The system achieves a current resolution of 1.2 fA in its most sensitive range (40 pA full scale), validated per manufacturer specifications under shielded, low-noise bench conditions.
Can the PARSTAT 2273 perform EIS on high-impedance samples such as coated metals or biological tissues?
Yes—the combination of >10¹³ Ω input impedance, <5 pF cable capacitance, and active guarding enables reliable EIS down to 10 µHz on samples with impedances exceeding 10⁹ Ω.
Is the ±100 V compliance voltage available across all current ranges?
Voltage compliance remains ±100 V regardless of selected current range; however, power delivery is limited by the product of voltage and current (max 200 W continuous, 600 W peak).
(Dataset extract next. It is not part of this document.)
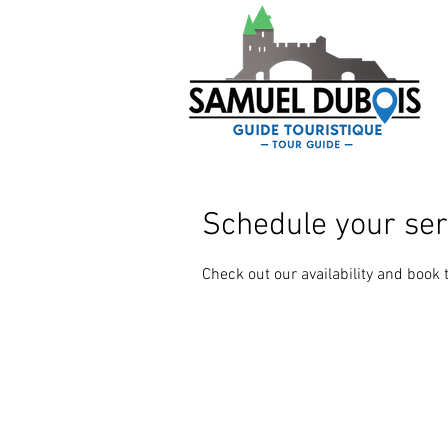
Schedule your ser
Check out our availability and book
How does the PARSTAT 2273 handle uncompensated solution resistance (Ru) during fast-scan experiments?
It employs both analog positive-feedback iR compensation and digital current-interrupt correction, with adjustable compensation bandwidth to avoid oscillation in high-Ru cells.
Does the system support automated long-term testing, such as 30-day battery cycling protocols?
Yes—PowerSuite supports unattended multi-step sequences with conditional branching, hardware-triggered interrupts, and periodic auto-calibration routines to maintain measurement integrity over extended durations.